In dieser Woche gehört Pertsch’s ganze Konzentration der Tischtennis-WM. Doch auch darüber hinaus will der Hobby-Fotograf zukünftig an seiner Schiedsrichterkarriere feilen. Künftig wird Alexander Pertsch mit der Leitung von Bundesligaspielen beauftragt werden, zudem stehen weitere Großveranstaltungen im Bundesgebiet auf dem Programm. „Mittelfristig in den nächsten Jahren plane ich die internationale Prüfung abzulegen, wobei man hierfür mindestens zwei Jahre Nationaler Schiedsrichter sein muss. Somit ist das frühestens 2014 ein Thema und es ist jetzt noch zu früh, das im Detail zu planen“, gibt Alexander Pertsch einen kleinen Ausblick. Etwas zu kurz kommt derzeit sein eigenes Spiel am Tisch, derzeit ist er als Ersatzmann beim TSV Gärtringen in der Kreisklasse aufgestellt. „Ich werde vor der Runde entscheiden, ob ich wieder einsteige, aber die zahlreichen Termine in meiner Funktion als Schiedsrichter lassen es momentan nicht zu, dass ich regelmäßig spiele“.

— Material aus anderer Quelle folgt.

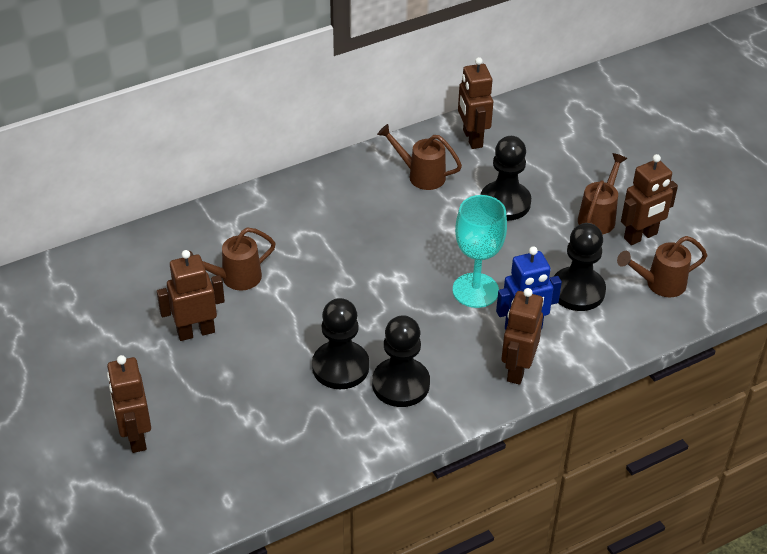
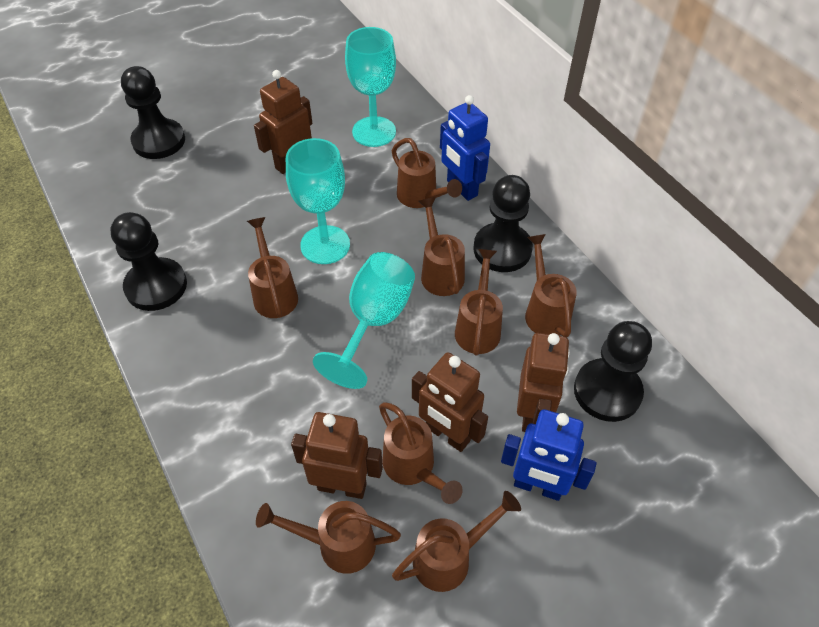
blue robot: [496,246,562,330] = 1 -> [440,95,490,201] [501,409,597,501] = 2
brown robot: [107,355,151,453] [157,250,225,341] [458,57,493,149] [501,288,543,385] [621,154,678,245] = 5 -> [254,70,312,174] [291,412,383,499] [412,352,488,452] [517,333,570,432] = 4
brown watering can: [189,227,276,291] [377,124,462,190] [578,153,627,234] [617,236,708,297] = 4 -> [247,217,298,318] [256,501,401,574] [379,402,463,504] [392,138,462,208] [392,491,521,592] [418,197,465,296] [455,249,503,356] [525,234,577,337] = 8
turquoise goblet: [453,195,507,308] = 1 -> [286,138,350,264] [313,252,415,389] [345,27,396,147] = 3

Diese Woche in Dortmund wird Alexander Pertsch sicherlich nicht so schnell vergessen. Hauptsächlich, weil es sein erster großer Einsatz auf der internationalen Tischtennis-Bühne ist. Und vielleicht auch, weil die deutschen Tischtennis-Männer der chinesischen Übermacht ein Bein gestellt haben. Träumen darf zumindest heute noch erlaubt sein.